贺丑娘骂道:“我看你也不是读书的料,趁早滚回下院去喂马的好!”
胡小坤低头不敢言语,乖乖回去捧起书本,又大声诵读起来。
陆英与贺丑娘相视莞尔,这孩子鬼灵精怪,将来不知能不能成材。若是肯用心读书,自然是错不了的。
又走了一段,前方有一处水榭位于潭水畔,一半临水,一半在陆。
水榭内有一少年,约莫十七八岁,正在地上写写画画。时而皱眉,时而敲敲脑门,好似碰着了什么大难题。
陆英心中好奇,不禁走上前去,俯身看他所画何物。看了半天,忽然惊觉,原来这少年在地上乱画的,竟与玄英道长托沮渠蒙逊带给自己那本书中所绘略有相似。
陆英摸摸怀中,却不曾带得书来,不禁叹惋一声。
那少年闻声抬头道:“公子有何赐教?你也看出我算的不对了?”
陆英忙道:“不敢不敢。在下并不通此术,只是看到足下所写,与我一本书中内容略同。本想拿出来与足下共同参详,可惜今日不曾带得!”
那少年兴奋地起身道:“公子那是本什么书?”
陆英摇头道:“不认识……”
少年道:“可是记载五星七曜运行规程的?”
陆英又道:“看不懂……”
少年又蹲下身,盯着地上的符号叹息道:“我以《周髀》演算日月,金木水火土各星运行之迹,却总是算不对……”
陆英暗道:“惭愧,原来这少年是在演算星象周则,我对算术自来不感兴趣,竟是没有看过几本这类书籍。
“那恐怕玄英道长的书,也是关于星象之学的。既然我看不懂,日后有机会就送给这个少年吧。记得道长曾说,他是转赠于我,我日后也需转赠于人,难道就应在他身上?”
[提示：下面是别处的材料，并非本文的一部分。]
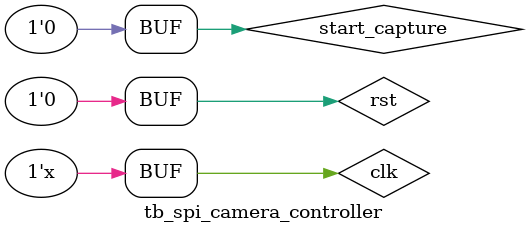
<source format=v>
`timescale 1ns / 1ps

module tb_spi_camera_controller;

    reg clk = 0;
    reg rst = 1;
    reg start_capture = 0;

    // SPI lines
    wire spi_cs;
    wire spi_clk;
    wire spi_mosi;
    reg  spi_miso;
    
    
    wire [7:0] pixel_data;
    wire pixel_valid;
    wire pixel_last;
    wire capture_done;

    // Clock generation (100 MHz)
    always #5 clk = ~clk;

    // Instantiate DUT
    spi_camera_controller dut (
        .clk(clk),
        .rst(rst),
        .start_capture(start_capture),
        .spi_cs_n(spi_cs),
        .spi_sclk(spi_clk),
        .spi_mosi(spi_mosi),
        .spi_miso(spi_miso),
        
        .pixel_data(pixel_data),
        .pixel_valid(pixel_valid),
        .pixel_last(pixel_last),
        .capture_done(capture_done)
    );

    // Simulated MISO behavior: shift out dummy pixel values
    reg [7:0] next_pixel = 8'h01;
    always @(negedge spi_clk) begin
        if (!spi_cs)
            spi_miso <= next_pixel[7];
    end

    always @(posedge spi_clk) begin
        if (!spi_cs)
            next_pixel <= {next_pixel[6:0], 1'b0};  // Shift left
    end

    reg [15:0] pixel_counter = 0;
    always @(posedge spi_cs) begin
        next_pixel <= pixel_counter[7:0];
        pixel_counter <= pixel_counter + 1;
    end
    
    reg [15:0] valid_counter = 0;
    always @(posedge clk) begin
        // count pixel_valid
        if (pixel_valid) begin
            valid_counter <= valid_counter + 1;
        end
    end

    // Test sequence
    initial begin
        $display("Starting SPI Camera Controller Testbench");

        // Reset
        rst = 1;
        #100;
        rst = 0;

        // Wait and trigger capture
        #500;
        start_capture = 1;
        #100;
        start_capture = 0;

        // Wait until frame capture is done
        #100000;
        $display("Frame capture completed!");
    end
endmodule


</source>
想到这里,陆英问道:“在下陆英,草字华亭。不敢请教足下高姓大名?”
那少年听到陆英陆华亭之名,认真打量他两眼,施礼道:“原来是华亭侯当面,失礼了!在下寇谦,上谷人,家父曾为东莱太守。”
陆英心中一惊,拱手笑道:“原来是寇公子。公子若是不弃,我们同饮一杯如何?”
寇谦笑道:“华亭侯既然到了郁洲山,当然该在下尽地主之谊。只是寒舍简陋,恐怕委屈了尊驾。”
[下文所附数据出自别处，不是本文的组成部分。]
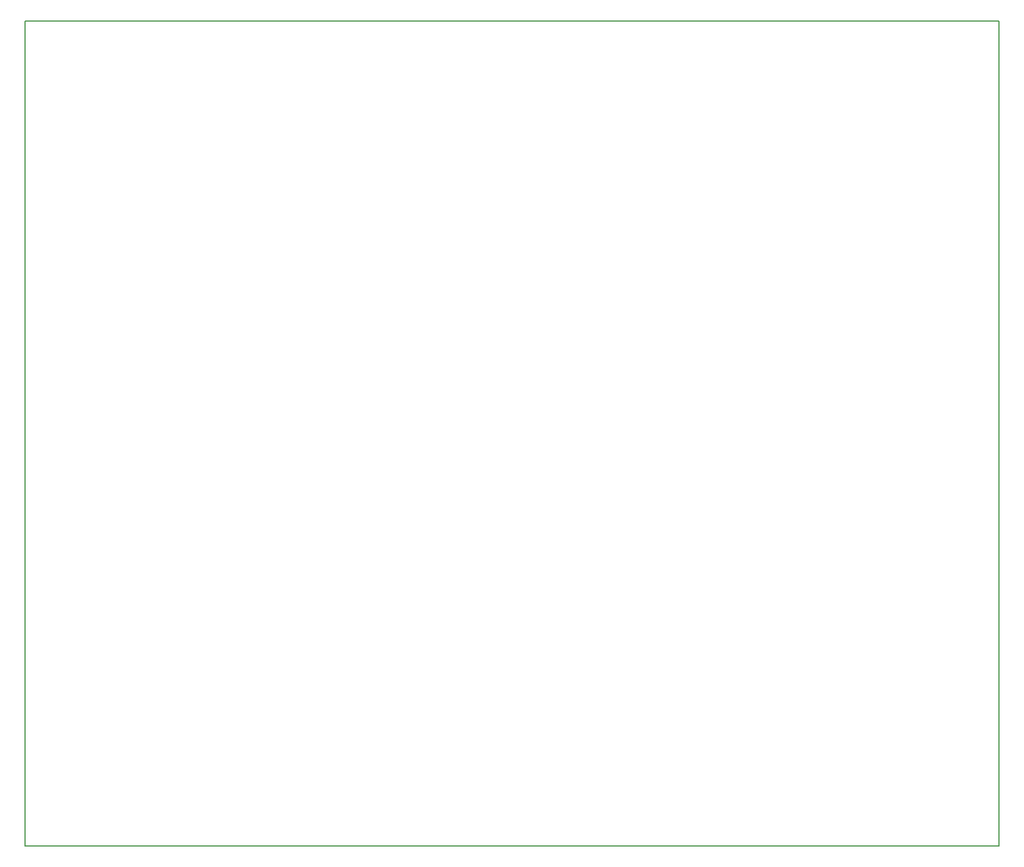
<source format=gbr>
G04 #@! TF.GenerationSoftware,KiCad,Pcbnew,5.1.0-060a0da~80~ubuntu16.04.1*
G04 #@! TF.CreationDate,2019-04-08T13:55:54+05:30*
G04 #@! TF.ProjectId,vcu-power,7663752d-706f-4776-9572-2e6b69636164,rev?*
G04 #@! TF.SameCoordinates,Original*
G04 #@! TF.FileFunction,Profile,NP*
%FSLAX46Y46*%
G04 Gerber Fmt 4.6, Leading zero omitted, Abs format (unit mm)*
G04 Created by KiCad (PCBNEW 5.1.0-060a0da~80~ubuntu16.04.1) date 2019-04-08 13:55:54*
%MOMM*%
%LPD*%
G04 APERTURE LIST*
%ADD10C,0.150000*%
G04 APERTURE END LIST*
D10*
X50000000Y-94000000D02*
X50000000Y-150000000D01*
X50000000Y-27200000D02*
X50000000Y-94000000D01*
X50200000Y-27200000D02*
X50000000Y-27200000D01*
X195000000Y-27200000D02*
X50200000Y-27200000D01*
X195000000Y-150000000D02*
X195000000Y-27200000D01*
X50000000Y-150000000D02*
X195000000Y-150000000D01*
M02*

</source>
陆英道:“诸葛孔明卧居草庐,一朝风云际会,功盖三分之国。陈景略一代寒士,灞桥前与桓大司马‘扪虱而谈’,终成北汉名相。寇公子今日寒陋,怎可知他年功业难量!”
你道陆英为何惊奇,原来这个寇谦,也是一位了不起的人物。在本来的历史中,寇谦身为北魏国师,一手创立北天师道,被尊为寇天师。
想不到竟在这里遇到鼎鼎大名的“天师”。如果能将此人招纳为臂助,凭他的才智聪慧,必可在洛阳干出一番大事业,又怎能再让他去投效拓跋氏!
寇谦闻言也是大喜,想不到天下闻名的华亭侯如此礼贤下士。当即请贺丑娘与陆英来到他所居斗室,三人就在榻前摆下桌案,对饮叙谈起来。
这一谈才知,苏先生此时并不在神女峰上,而一桩机密大事也渐渐浮出尘埃。